Prior to its official release, Rhode Island and Florida adopted the IGCC for public construction and Maryland adopted the IGCC as an optional requirement for all new construction. Other states are considering whether to adopt all or portions of either ASHRAE 189.1 and/or the 2012 IGCC.
Other Green Codes?
On January 1, 2011, California created its own green building code ("CALGreen") that mandates sustainable design and construction for both public and private projects. CALGreen was the first mandatory state-wide building code to be adopted, and applies to residential, commercial, hospital and school construction. This code focuses on planning and design, energy efficiency, water efficiency and conservation, material conservation and resource efficiency, and environmental quality.
At the end of March 2012, the Department of Defense announced that it is going to create a green building code based on ASHRAE 189.1, which will govern all new construction, major renovations, and leased space acquisition.

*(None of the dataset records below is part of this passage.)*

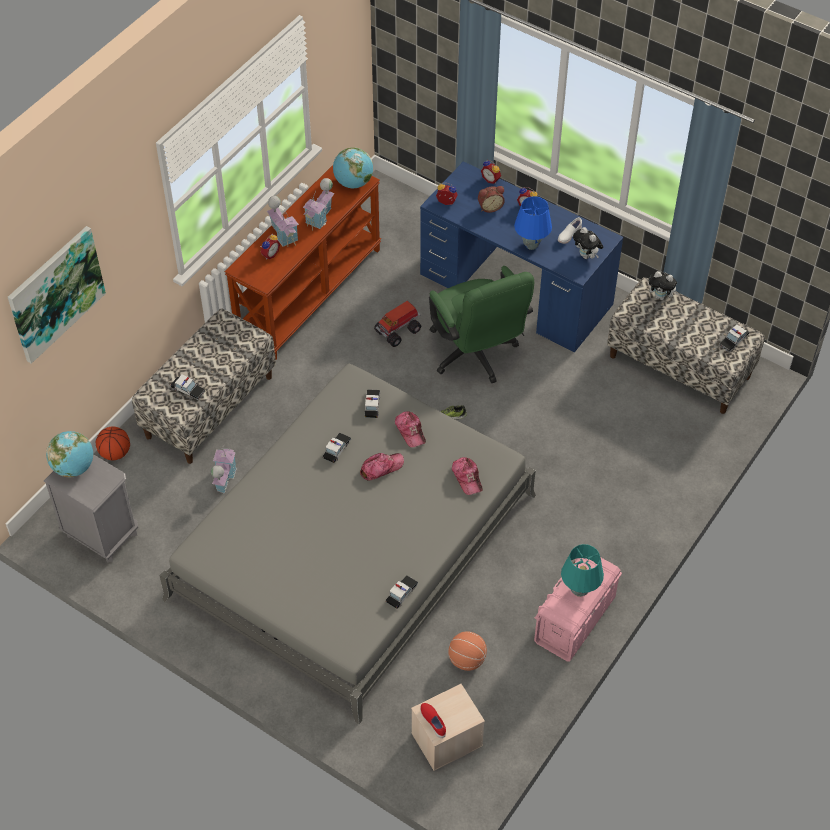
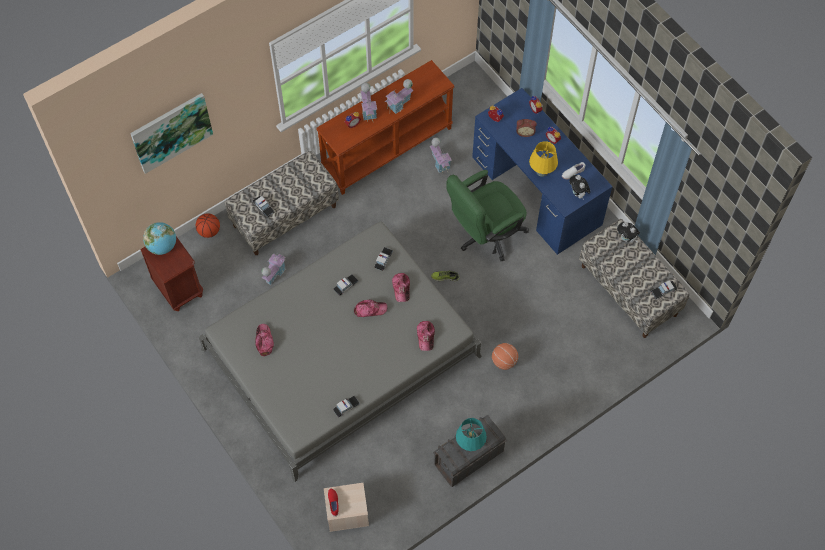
camera: 20 degrees right, 10 degrees up
grey nightstand [44,454,138,563] -> brown nightstand [140,236,203,311]
globe [333,147,373,188] -> none
toy truck [374,301,421,347] -> none
green office chair [429,266,534,383] -> green office chair turned 60 degrees clockwise [446,170,529,261]
basketball [448,631,487,671] -> basketball moved to [492,343,518,370]
blue table lamp [514,196,552,250] -> yellow table lamp [529,141,558,177]
pink storage box [534,558,622,662] -> grey storage box [433,415,507,487]
none -> cap [255,324,274,356]
none -> toy house [430,137,452,174]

While DOD plans on using this new green building code, it does not plan on abandoning the requirement that its buildings achieve at least a certification of LEED Silver.
In summary, green building is advancing from a trend to an every day construction practice. This is especially true as states and federal agencies continue to consider mandating sustainable design and construction practices through green building codes.
If your state, county or local municipality is currently looking at adopting a green building code, here are some key questions that the agency should ask before moving forward:
- Will the adoption of certain sections of the code (i.e .the regional materials requirement) violate the Dormant Commerce Clause in the US Constitution? The Dormant Commerce Clause implicitly restrains the ability of the states to discriminate against or impose substantial burdens upon interstate or foreign commerce. Simply stated, a state, county, or municipality cannot restrict the movement of goods or materials into or out of the state. Thus any agency evaluating the adoption of a green building code should consider whether requirements, like a regional material requirement, restricts the movement of construction materials into or out of the state.
- Will the adoption of certain sections of the code (i.e. some of the site selection requirements) prevent the development of privately owned property, thereby decreasing or eliminating the value of private property? If the adoption of those sections does decrease or eliminate the value of private property, are there any consequences of that action?
- Will the adoption of the code make it easier for a building to achieve LEED certification, or will there be duplicative requirements or barriers for owners who also want to seek LEED Certification?
- What criteria was used to develop various green building code provisions? For example, what research was conducted to ensure that the energy regulations will produce the desired results of reducing energy consumption? Also, what research was conducted to determine whether certain types of construction materials are truly sustainable (i.e. was a life cycle analysis of the material performed)?
Adoption of green building codes is a positive step towards a more sustainable future in terms of both economic benefits (energy savings) and environmental benefits (healthier indoor and outdoor environments). However, such codes should be fully vetted prior to their adoption.